• **PROBLEM**
Reproduce the listing below word for word, with no pictures.

• **DATA IN THIS EXERCISE**
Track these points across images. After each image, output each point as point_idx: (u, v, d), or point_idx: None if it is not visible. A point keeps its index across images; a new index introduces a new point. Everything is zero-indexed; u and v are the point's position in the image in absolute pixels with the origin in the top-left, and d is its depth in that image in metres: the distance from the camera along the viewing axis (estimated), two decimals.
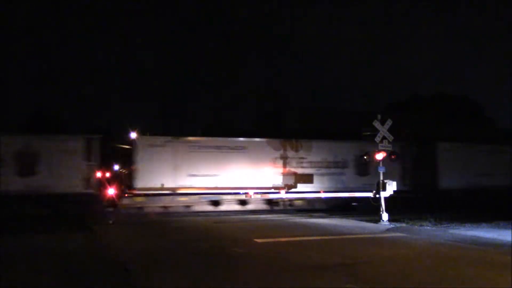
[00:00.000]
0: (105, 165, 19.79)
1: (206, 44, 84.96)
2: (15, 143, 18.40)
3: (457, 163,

• **RESPONSE FOR THIS EXERCISE**
Track these points across images. After each image, output each point as point_idx: (u, v, d), or point_idx: None if it is not visible. A point keeps its index across images; a new index introduces a new point. Everything is zero-indexed; u and v are the point's position in the image in absolute pixels with the origin in the top-left, and d is its depth in that image in metres: the distance from the camera along the viewing axis (estimated), two decimals.
[00:00.000]
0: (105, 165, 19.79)
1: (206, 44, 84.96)
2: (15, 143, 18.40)
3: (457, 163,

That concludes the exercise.